O ministro da Justiça e Segurança Pública Sergio Moro tem trocado farpas com o ex-primeiro-ministro luso, José Sócrates. A discussão começou quando o ex-juiz da Operação Lava-Jato, durante o VII Fórum Jurídico de Lisboa, apontou "alguma dificuldade institucional" no sistema processual de Portugal. As informações são dos jornais Estado de S.Paulo e do Observador.
— É famoso o exemplo envolvendo o antigo primeiro-ministro José Sócrates (na Operação Marquês, no qual ele é acusado de 31 crimes), que, vendo à distância, percebe-se alguma dificuldade institucional para que esse processo caminhe num tempo razoável, assim como nós temos essa dificuldade institucional no Brasil. — afirmou o ministro brasileiro.
Na saída da conferência, Moro deu outra declaração, dessa vez somente para jornalistas:
— Aquilo que observo à distância, em relação ao caso desse primeiro-ministro português, é que há um trabalho que tem sido feito, com esforços consideráveis para apuração de provas, mas segundo algumas autoridades portuguesas com as quais falei, não há uma previsão de término desse processo — lamentou.
Na segunda-feira (22), Sócrates retrucou Moro citando uma série de ocorrências da Operação Lava-Jato até a condenação do ex-presidente Lula no processo do triplex do Guarujá, litoral Norte de São Paulo. A declaração foi publicada no site jurídico Migalhas.

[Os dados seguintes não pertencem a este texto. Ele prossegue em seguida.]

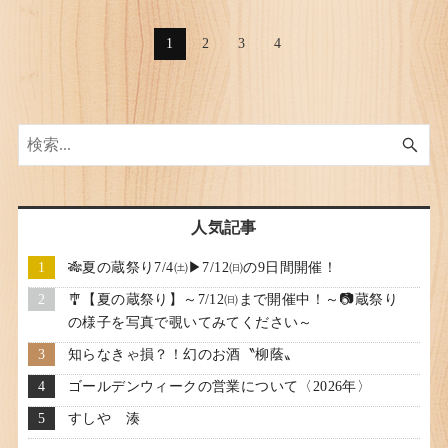
1
2
3
4
人気記事
🎋夏の蔵祭り7/4㈯▶7/12㈰の9日間開催！
🎐【夏の蔵祭り】～7/12㈰まで開催中！～📷蔵祭り
の様子を写真で覗いてみてください～
知らなきゃ損？！幻のお酒〝柳蔭〟
ゴールデンウィークの営業について〈2026年〉
すしや 湊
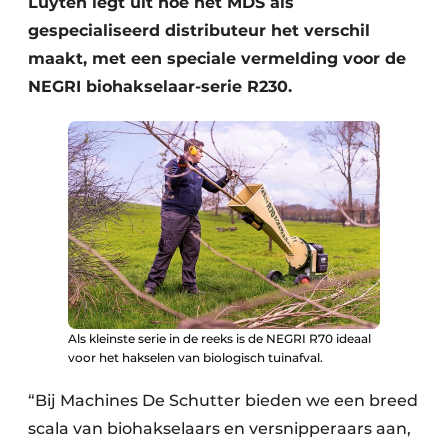
Luyten legt uit hoe het MDS als
gespecialiseerd distributeur het verschil
maakt, met een speciale vermelding voor de
NEGRI biohakselaar-serie R230.
Als kleinste serie in de reeks is de NEGRI R70 ideaal
voor het hakselen van biologisch tuinafval.
“Bij Machines De Schutter bieden we een breed
scala van biohakselaars en versnipperaars aan,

“O que o Brasil está a viver é uma desonesta instrumentalização do seu sistema judicial ao serviço de um determinado e concreto interesse político. É o que acontece quando um ativista político atua disfarçado de juiz.”, escreveu.
Além disso, na terça-feira (24), Sócrates intensificou as críticas, afirmando que Moro só chegou a juiz por ter mandado prender Lula.
Em entrevista à RecordTV Europa também na terça (23), Moro respondeu à declaração de Sócrates, afirmando que em todo o mundo é difícil lidar com crimes de grande corrupção e que todos os países precisam avançar nessa área.
— Em relação à pessoa em particular (Sócrates), eu não debato com criminosos pela televisão. Então, não vou fazer mais comentários — afirmou o ministro brasileiro.
O Ministério Público de Portugal acusa José Sócrates de lavagem de dinheiro, corrupção passiva, falsificação de documentos e fraude fiscal qualificada, no âmbito dos processos da Operação Marquês, que investiga supostos pagamentos ao ex-primeiro-ministro para favorecer o grupo Portugal Telecom.
Segundo a promotoria, Sócrates mandou à Suíça 24 milhões de euros que teriam origem nos grupos Lena, Espírito Santo e Vale de Lobo. Ele nega as acusações. Até agora, o ex-premier não foi levado a juízo. A operação encontra-se na fase de instrução no Tribunal Central de Lisboa desde janeiro de 2019.
Leia, na íntegra, a publicação de José Sócrates para o site jurídico Migalhas:
O juiz valida ilegalmente uma escuta telefónica entre a Presidente da República e o anterior Presidente. O juiz decide, ilegalmente, entregar a gravação à rede de televisão globo, que a divulga nesse mesmo dia. O juiz condena o antigo presidente por corrupção em “atos indeterminados”. O juiz prende o ex- presidente antes de a sentença transitar em julgado, violando frontalmente a constituição brasileira. O juiz, em gozo de férias e sem jurisdição no caso, age ilegalmente para impedir que a decisão de um desembargador que decidiu pela libertação de Lula seja cumprida.
O conselho de direitos humanos das Nações Unidas decide notificar as instituições brasileiras para que permitam a candidatura de Lula da Silva e o acesso aos meios de campanha. As instituições brasileiras recusam, violando assim o Pacto Internacional sobre os Direitos Civis e Políticos que o Brasil livremente subscreveu. No final, o juiz obtém o seu prémio: é nomeado ministro da justiça pelo Presidente eleito e principal beneficiário das decisões de condenar, prender e impedir a candidatura de Lula da Silva.
O espetáculo pode ter aspectos de vaudeville mas é, na realidade, bastante sinistro. O que o Brasil está a viver é uma desonesta instrumentalização do seu sistema judicial ao serviço de um determinado e concreto interesse político. É o que acontece quando um ativista político atua disfarçado de juiz. Não é apenas um problema institucional, é uma tragédia institucional. Voltarei ao assunto.